It’s often said there’s a ‘canaries in a coalmine’ element to our garden reptiles and amphibians. The same way bats in your trees denotes good garden balance, the presence of them in your pond, rockery or under leaves and logs is a good measure of habitat health. A discerning lot, they only make the very best gardens their home, so if you have frogs and toads visiting you’re doing well. If you’re lucky enough to host some less common newts, slow worms – or even snakes and lizards – you can sit back and relax; your garden is a wildlife paradise!
I have a long-standing soft spot for newts myself, with their charming splayed feet and spotty pinky-orange bellies, but all reptiles and amphibians (often lumped together though different in several ways) are endlessly fascinating.

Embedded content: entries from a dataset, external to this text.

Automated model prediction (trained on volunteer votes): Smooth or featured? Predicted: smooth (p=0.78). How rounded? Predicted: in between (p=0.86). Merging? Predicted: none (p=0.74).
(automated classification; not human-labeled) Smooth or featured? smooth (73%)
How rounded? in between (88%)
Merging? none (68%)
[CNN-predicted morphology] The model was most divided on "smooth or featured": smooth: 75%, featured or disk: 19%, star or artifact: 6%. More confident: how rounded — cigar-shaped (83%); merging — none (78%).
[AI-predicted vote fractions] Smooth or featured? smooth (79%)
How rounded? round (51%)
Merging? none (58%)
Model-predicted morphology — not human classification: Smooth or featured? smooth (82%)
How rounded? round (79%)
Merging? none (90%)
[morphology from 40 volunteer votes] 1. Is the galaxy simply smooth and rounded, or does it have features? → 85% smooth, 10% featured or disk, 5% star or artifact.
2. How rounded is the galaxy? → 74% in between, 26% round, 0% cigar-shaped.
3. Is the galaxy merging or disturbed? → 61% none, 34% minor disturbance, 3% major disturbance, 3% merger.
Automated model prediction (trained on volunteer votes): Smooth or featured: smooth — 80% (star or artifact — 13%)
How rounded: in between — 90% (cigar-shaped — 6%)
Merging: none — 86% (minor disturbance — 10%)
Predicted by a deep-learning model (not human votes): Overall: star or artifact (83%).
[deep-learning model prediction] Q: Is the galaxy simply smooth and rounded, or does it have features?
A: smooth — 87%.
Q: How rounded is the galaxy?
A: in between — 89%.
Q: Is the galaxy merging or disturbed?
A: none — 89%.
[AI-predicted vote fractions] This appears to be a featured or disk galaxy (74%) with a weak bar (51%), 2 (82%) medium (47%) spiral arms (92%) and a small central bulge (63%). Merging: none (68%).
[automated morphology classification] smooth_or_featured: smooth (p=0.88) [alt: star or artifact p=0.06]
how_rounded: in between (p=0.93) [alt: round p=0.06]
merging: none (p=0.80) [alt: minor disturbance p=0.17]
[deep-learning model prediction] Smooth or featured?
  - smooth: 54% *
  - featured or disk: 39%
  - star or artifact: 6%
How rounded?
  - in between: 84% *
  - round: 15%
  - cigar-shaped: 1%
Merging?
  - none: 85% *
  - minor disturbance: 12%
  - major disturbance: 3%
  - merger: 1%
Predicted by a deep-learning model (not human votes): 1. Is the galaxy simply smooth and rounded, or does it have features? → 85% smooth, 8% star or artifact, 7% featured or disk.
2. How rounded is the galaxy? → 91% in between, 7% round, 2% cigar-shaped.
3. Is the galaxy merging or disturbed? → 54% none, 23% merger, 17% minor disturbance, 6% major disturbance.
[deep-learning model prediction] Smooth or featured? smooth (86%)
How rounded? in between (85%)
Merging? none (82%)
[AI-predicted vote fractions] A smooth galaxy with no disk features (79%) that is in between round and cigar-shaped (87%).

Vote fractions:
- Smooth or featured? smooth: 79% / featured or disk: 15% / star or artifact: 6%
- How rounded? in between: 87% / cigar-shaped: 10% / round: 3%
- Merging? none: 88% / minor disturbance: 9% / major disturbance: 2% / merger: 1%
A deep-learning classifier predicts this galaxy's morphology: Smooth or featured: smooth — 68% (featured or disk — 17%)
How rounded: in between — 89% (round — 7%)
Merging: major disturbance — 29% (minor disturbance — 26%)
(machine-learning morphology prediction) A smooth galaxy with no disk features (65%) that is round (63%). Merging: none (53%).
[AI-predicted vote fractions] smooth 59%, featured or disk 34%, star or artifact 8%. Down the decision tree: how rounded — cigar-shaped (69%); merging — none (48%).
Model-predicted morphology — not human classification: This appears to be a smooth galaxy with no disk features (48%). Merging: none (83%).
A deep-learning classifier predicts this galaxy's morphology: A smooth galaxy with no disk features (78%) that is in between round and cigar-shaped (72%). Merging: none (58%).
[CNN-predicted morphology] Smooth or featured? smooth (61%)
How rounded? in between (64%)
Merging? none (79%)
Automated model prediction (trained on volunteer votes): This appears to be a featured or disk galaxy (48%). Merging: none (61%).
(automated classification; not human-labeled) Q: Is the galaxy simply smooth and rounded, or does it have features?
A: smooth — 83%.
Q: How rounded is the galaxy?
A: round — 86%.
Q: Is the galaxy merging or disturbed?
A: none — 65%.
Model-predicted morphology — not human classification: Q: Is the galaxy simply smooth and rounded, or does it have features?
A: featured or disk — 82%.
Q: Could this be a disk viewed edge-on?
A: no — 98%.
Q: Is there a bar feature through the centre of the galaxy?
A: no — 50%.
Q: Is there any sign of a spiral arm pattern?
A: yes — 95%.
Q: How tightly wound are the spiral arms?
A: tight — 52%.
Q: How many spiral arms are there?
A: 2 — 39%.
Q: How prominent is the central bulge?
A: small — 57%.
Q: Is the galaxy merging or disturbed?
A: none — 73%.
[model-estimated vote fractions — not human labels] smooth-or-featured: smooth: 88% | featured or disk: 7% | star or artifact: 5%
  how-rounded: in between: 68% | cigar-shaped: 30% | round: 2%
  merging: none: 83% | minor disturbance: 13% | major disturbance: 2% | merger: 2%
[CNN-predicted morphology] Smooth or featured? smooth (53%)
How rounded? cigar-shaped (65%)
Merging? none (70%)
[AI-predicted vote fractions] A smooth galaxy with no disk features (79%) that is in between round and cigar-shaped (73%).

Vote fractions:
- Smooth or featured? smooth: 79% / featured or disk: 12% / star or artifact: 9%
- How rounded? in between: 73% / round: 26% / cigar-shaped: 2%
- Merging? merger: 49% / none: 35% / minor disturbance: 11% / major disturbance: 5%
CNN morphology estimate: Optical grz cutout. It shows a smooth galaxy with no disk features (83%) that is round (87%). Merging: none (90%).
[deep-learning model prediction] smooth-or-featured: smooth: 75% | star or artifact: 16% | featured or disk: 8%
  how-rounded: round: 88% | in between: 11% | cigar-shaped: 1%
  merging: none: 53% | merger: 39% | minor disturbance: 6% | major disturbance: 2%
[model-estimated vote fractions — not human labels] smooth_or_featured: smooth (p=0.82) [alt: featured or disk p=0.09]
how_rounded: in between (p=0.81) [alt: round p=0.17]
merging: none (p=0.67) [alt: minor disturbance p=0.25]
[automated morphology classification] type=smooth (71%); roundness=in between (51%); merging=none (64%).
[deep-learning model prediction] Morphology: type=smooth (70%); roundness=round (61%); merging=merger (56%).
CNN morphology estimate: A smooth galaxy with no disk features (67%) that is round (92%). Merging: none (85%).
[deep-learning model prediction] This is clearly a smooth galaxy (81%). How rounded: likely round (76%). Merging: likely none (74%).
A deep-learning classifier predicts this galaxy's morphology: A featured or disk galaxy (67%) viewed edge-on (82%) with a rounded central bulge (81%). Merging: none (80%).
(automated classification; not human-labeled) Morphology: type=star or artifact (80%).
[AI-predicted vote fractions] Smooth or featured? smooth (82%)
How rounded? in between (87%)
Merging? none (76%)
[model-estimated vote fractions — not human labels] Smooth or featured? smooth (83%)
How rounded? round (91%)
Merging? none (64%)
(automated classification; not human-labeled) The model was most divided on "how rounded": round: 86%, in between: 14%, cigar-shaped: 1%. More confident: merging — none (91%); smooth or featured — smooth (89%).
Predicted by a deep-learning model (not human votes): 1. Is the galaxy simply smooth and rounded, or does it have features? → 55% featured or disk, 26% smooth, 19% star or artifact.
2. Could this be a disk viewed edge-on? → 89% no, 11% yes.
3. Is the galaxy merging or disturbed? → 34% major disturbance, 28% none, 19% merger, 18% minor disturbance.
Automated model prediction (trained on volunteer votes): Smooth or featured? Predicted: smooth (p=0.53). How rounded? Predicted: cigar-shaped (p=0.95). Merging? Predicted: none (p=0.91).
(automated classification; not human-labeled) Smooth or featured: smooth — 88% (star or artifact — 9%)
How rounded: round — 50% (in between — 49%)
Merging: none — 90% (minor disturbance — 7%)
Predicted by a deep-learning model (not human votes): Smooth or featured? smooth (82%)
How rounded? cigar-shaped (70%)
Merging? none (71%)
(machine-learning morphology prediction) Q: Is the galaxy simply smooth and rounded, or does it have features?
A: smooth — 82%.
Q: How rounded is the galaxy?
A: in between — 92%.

They’ve been around longer than we have, evolving to perfectly fit their ecosystem. They’re busy predators of insects, slugs, tadpoles and snails, while they themselves are key food for birds, mammals and fish. If you see tadpoles and unformed froglets now, don’t worry, they’ll often stay that way until spring, when they’ll get a head start into adulthood.
It’s about now that both reptiles and amphibians retire for a rest. Many stay on land to hibernate, using cracks and crevices, so I’m leaving out prunings and piles of leaves now, plus a few upturned pots with holes for doors. Try a cosy ‘hibernaculum’ in a tucked away corner; simply pile up rubble, logs or bricks, fill in with a few wood or bark chippings, surround and cover with soil. You may never know it, but it could be the perfect overwinter home for your cold-blooded friends.